Institute special investigations, if necessary, and hire special counsel or experts to assist, if appropriate.

   
5.3

Review and update this Charter at least annually or as otherwise determined by the Committee, and obtain approval of changes from the Board.

   
5.4

Set clear hiring policies for employees or former employees of the independent auditors.

   
5.5

Review the procedures established for the receipt, retention, and treatment of complaints received by the Corporation regarding accounting, internal accounting controls, or auditing matters.

   
5.6

Review the procedures established allowing the confidential, anonymous submission by Corporation employees of concerns regarding questionable accounting or auditing matters and resolution of such concerns, if any.

   
5.7

Review with the Board, any issues that arise with respect to the quality or accuracy of the Corporation’s financial statements, the Corporation’s compliance with legal or regulatory requirements and the performance and independence of the Corporation’s independent auditors.

   
5.8

Perform other oversight functions as requested by the Board.

   
5.9

As considered necessary in the course of fulfilling Audit Committee duties, obtain advice and assistance from outside legal, accounting or other advisors.

   
5.10

Report after each meeting to the Board regarding actions taken and matters discussed by the Committee.

Organization of the Audit Committee

The Audit Committee shall be comprised of a minimum of three Directors of which the majority are not officers, employees or control persons of the Corporation or its affiliates. Each member of the Committee shall have a working knowledge of basic finance and accounting practices. The Chair of the Committee must have accounting or related financial management experience. The members of the Committee and its Chair shall be appointed by the Board.


- 5 -

The Corporation will adequately fund the budget of the Audit Committee. The budget will include, at a minimum, payments to the independent auditors for audit services and, if necessary, other professionals retained by the Audit Committee from time to time.

The Committee shall meet four times annually (for review of Q1, Q2 and Q3 interim reports as well as pre audit), or more frequently as circumstances dictate.
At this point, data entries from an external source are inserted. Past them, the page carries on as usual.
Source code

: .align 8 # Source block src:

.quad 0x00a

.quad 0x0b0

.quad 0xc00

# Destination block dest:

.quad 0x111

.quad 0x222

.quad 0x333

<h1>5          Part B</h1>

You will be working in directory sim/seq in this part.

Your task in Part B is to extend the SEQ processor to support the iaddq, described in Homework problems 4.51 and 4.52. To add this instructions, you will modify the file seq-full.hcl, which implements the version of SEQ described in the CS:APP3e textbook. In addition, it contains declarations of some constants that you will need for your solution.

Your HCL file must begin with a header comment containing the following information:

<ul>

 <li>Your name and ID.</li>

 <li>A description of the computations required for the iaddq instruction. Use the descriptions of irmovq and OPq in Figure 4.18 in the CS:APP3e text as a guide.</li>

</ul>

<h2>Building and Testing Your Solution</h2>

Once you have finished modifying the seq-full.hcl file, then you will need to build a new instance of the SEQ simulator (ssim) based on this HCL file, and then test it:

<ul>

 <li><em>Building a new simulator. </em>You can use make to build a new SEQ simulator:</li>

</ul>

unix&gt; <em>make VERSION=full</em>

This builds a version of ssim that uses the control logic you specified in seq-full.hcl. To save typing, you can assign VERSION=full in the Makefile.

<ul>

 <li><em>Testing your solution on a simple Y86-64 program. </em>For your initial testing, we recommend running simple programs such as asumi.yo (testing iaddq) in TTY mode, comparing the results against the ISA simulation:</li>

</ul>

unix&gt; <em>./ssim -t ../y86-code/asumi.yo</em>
On an annual basis, the Committee shall report to the Board on the Committee’s performance against its charter and the goals established annually by the Committee for itself.

Procedure Governing Errors or Misstatements in Financial Statements

In the event a director or an officer of the Corporation has reason to believe, after discussion with management, that a material error or misstatement exists in financial statements of the Corporation, that director or officer shall forthwith notify the Audit Committee and the auditor of the error or misstatement of which the director or officer becomes aware in a financial statement that the auditor or a former auditor has reported on.

If the auditor or a former auditor of the Corporation is notified or becomes aware of an error or misstatement in a financial statement on which the auditor or former auditor has reported, and if in the auditor’s or former auditor’s opinion the error or misstatement is material, the auditor or former auditor shall inform each director accordingly.

When the Audit Committee or the Board is made aware of an error or misstatement in a financial statement the Board shall prepare and issue revised financial statements or otherwise inform the shareholders and file such revised financial statements as required.

Limitation on Audit Committee Members’ Duties

Nothing in this Charter is intended, or may be construed, to impose on any member of the Audit Committee a standard of care or diligence that is in any way more onerous or extensive than the standard required by law.